_FRAGMENTO PARA LEER_:
════
Osvaldo Aguirre / La Capital

No es para nada común, y no sólo en Argentina, que un libro de cuentos agote una primera edición de 10 mil ejemplares en un mes, como pasó con “El rey de la milonga”. Menos todavía contar con una producción que incluye 11 libros de cuentos y tres novelas, que tienen reimpresiones periódicas. Esto no termina de explicar el suceso de Fontanarrosa como escritor. No se trata sólo de su repercusión, sino de sus logros artísticos, tan importantes pero quizá menos visibles que los que alcanzó en el plano del humor.

   Contó muchas veces cómo hizo sus descubrimientos para convertirse en escritor. La novela “Dar la cara”, de David Viñas, le mostró que el lenguaje común, el de la conversación cotidiana, podía ser trabajado como materia literaria. Otro momento clave fue la lectura de narradores como Ernest Hemingway, Norman Mailer o Truman Capote. “Tipos que cuentan una historia con una aparente simplicidad y que no ahondan demasiado en la personalidad de cada personaje —dijo en una entrevista que publicó la revista rosarina Riel, una de las mejores entre tantas que se le hicieron—. Uno va conociendo a esos personajes a través de cómo actúan y cómo hablan”. Una definición que vale para sus propios relatos.

   “En mi casa había libros, porque mi madre era muy lectora”, solía recordar. La referencia del lado del padre, en apariencia, era totalmente contradictoria. Como comentó en su intervención en el Congreso de la Lengua: “Mi viejo era lo que se llamaba un mal hablado”. Tanto que unos primos, cuando jugaban a “Tío Berto” (como le decían a su padre), “se encerraban a putear en una habitación”.
════
_Entradas del conjunto de datos_:
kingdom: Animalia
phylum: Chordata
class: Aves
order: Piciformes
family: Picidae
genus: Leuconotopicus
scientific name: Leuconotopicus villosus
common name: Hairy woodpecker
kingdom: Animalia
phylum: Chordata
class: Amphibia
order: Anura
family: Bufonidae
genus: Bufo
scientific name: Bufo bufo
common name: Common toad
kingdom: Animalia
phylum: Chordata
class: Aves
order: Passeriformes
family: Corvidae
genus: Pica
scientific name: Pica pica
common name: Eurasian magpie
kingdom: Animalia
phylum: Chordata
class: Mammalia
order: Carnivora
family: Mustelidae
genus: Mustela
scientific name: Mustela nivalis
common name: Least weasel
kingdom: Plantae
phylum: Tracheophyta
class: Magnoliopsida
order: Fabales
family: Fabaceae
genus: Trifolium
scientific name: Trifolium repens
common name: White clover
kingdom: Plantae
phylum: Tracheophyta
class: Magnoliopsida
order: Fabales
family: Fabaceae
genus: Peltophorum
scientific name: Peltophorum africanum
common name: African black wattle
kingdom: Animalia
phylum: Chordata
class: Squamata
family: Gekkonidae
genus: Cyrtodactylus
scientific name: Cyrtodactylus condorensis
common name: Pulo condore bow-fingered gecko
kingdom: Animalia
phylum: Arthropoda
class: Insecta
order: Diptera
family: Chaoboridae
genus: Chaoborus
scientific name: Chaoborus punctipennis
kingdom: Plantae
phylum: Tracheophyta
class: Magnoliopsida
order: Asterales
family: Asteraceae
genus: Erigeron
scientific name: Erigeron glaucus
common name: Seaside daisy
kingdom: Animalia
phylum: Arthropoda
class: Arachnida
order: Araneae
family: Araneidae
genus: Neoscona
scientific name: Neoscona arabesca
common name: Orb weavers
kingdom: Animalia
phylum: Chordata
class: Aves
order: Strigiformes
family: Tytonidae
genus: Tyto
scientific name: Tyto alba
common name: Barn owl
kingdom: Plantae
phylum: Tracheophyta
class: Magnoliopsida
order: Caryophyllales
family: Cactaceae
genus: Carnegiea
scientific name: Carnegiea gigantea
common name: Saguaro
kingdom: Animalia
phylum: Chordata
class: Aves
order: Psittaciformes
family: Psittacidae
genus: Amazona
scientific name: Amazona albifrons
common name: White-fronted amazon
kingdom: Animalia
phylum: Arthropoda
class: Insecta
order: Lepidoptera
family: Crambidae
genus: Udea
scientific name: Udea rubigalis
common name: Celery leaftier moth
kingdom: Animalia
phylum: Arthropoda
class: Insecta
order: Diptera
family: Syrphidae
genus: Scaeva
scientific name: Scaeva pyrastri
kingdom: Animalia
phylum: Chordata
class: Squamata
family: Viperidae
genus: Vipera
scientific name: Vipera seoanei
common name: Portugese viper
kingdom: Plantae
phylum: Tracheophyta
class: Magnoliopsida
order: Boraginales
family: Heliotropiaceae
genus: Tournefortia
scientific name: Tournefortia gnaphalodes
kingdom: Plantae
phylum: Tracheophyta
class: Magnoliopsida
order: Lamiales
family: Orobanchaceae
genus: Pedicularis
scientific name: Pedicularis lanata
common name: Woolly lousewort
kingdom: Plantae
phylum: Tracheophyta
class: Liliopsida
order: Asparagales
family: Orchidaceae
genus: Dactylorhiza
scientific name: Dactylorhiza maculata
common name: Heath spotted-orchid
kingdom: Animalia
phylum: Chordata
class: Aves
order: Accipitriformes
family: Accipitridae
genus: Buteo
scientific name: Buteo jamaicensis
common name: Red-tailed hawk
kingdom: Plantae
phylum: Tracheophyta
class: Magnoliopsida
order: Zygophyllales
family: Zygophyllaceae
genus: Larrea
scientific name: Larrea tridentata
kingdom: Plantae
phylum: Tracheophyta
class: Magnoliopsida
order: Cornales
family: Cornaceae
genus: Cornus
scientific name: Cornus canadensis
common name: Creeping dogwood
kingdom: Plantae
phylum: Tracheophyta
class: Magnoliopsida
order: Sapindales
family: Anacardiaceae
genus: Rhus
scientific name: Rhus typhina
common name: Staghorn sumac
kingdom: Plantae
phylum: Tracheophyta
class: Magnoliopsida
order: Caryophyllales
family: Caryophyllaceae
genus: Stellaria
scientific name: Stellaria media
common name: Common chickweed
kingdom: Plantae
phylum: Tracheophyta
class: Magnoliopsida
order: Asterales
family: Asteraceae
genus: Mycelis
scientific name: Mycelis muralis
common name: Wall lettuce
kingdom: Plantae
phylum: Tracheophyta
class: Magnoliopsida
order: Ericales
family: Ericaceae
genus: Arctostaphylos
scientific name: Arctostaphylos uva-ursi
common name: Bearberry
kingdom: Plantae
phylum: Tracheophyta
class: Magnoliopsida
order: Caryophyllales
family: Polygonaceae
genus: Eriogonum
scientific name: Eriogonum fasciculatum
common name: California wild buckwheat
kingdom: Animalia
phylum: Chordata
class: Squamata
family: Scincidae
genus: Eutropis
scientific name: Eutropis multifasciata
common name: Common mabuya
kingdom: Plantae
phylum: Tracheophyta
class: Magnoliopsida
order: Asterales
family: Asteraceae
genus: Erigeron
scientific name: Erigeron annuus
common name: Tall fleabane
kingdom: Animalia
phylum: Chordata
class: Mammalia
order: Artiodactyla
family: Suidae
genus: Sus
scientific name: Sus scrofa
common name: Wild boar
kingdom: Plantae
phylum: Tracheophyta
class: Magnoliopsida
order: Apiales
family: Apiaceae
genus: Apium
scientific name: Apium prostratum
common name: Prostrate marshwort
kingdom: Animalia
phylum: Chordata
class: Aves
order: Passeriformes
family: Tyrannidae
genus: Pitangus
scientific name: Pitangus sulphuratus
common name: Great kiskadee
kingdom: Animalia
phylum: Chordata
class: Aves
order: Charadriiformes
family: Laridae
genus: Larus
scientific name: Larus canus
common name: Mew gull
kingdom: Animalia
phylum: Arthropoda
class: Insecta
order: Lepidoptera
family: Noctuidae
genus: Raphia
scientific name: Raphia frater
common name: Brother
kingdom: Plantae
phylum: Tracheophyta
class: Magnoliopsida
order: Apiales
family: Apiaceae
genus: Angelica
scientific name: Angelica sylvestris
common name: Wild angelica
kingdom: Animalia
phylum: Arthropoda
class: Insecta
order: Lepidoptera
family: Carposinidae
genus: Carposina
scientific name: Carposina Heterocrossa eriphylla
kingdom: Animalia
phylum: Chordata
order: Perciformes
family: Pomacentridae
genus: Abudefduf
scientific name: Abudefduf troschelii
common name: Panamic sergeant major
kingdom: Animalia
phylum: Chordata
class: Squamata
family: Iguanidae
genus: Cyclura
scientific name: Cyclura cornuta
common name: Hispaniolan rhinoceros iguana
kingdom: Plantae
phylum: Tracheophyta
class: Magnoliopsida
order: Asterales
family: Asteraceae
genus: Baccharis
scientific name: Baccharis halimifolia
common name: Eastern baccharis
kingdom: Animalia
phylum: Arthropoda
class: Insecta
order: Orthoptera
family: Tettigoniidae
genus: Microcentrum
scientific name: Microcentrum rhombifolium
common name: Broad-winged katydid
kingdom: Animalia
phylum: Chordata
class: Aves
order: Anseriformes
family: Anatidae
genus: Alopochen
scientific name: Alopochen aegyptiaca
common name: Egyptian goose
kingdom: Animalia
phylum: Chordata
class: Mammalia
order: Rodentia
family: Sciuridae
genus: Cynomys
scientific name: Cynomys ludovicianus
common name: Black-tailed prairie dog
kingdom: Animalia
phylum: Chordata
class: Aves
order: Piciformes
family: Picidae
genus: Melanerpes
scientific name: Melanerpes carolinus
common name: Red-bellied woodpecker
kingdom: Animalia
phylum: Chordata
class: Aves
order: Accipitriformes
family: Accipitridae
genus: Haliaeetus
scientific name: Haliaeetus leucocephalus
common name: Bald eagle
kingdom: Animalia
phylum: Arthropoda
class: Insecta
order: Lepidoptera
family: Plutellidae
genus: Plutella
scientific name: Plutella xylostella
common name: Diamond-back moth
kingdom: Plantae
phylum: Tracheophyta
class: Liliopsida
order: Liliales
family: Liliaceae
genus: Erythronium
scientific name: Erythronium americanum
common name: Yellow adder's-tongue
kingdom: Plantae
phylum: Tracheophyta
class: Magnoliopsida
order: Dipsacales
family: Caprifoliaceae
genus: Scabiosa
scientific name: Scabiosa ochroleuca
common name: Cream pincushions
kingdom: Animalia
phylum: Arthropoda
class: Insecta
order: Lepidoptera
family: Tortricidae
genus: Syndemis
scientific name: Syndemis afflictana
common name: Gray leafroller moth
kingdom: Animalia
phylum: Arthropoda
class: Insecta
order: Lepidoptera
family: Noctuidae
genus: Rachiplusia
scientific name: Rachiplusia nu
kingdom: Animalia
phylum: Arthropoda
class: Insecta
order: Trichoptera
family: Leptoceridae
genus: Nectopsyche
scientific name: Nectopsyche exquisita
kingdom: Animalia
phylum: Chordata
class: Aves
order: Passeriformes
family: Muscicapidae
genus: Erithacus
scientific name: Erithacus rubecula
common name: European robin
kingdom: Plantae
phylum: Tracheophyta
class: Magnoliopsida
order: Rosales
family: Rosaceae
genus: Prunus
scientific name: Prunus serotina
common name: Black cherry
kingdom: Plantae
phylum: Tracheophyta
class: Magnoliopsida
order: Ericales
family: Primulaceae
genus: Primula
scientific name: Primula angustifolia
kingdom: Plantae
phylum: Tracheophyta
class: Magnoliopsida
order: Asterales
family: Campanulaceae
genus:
════
_DESAFÍO A_: Por favor, reproduce el fragmento sobre Fontanarrosa entre "Contó muchas veces" y "sus propios relatos.", ambos incluidos, cambiando el nombre "Riel" por "Páramo".
_DESAFÍO B_: Escribe cómo sigue el fragmento sobre Fontanarrosa a partir de su última oración.

_RESULTADO DEL EJERCICIO A_:
Contó muchas veces cómo hizo sus descubrimientos para convertirse en escritor. La novela “Dar la cara”, de David Viñas, le mostró que el lenguaje común, el de la conversación cotidiana, podía ser trabajado como materia literaria. Otro momento clave fue la lectura de narradores como Ernest Hemingway, Norman Mailer o Truman Capote. “Tipos que cuentan una historia con una aparente simplicidad y que no ahondan demasiado en la personalidad de cada personaje —dijo en una entrevista que publicó la revista rosarina Páramo, una de las mejores entre tantas que se le hicieron—. Uno va conociendo a esos personajes a través de cómo actúan y cómo hablan”. Una definición que vale para sus propios relatos.

_RESULTADO DEL EJERCICIO B_:
   Los cuentos de Fontanarrosa son el lugar donde esas referencias antitéticas se asocian en una fórmula única. Detrás de su obra hay, por un lado, una trama múltiple de lecturas. Historia, periodismo deportivo, divulgación científica, literatura, no hay ningún género que no pueda tomar como objeto de parodia. Y por otro, igualmente corrosiva, está esa captación del lenguaje oral en lo que tiene de más intratable, de más violento: los insultos, lo escatológico, como se ve en toda una saga de cuentos planteados como simples conversaciones.

   Fontanarrosa es un escritor de oído absoluto. Se reconoce en el modo natural con que se presentan los diálogos de sus cuentos. En los matices que registra, el lenguaje, la gestualidad y hasta el propio cuerpo de los que hablan. En los tics que retrata: el tipo que corrige cada frase de sus amigos, asegurando tener la “posta”, el que interrumpe la charla con bromas estúpidas y desubicadas, o el que explica de modo obsesivo el sentido de sus frases.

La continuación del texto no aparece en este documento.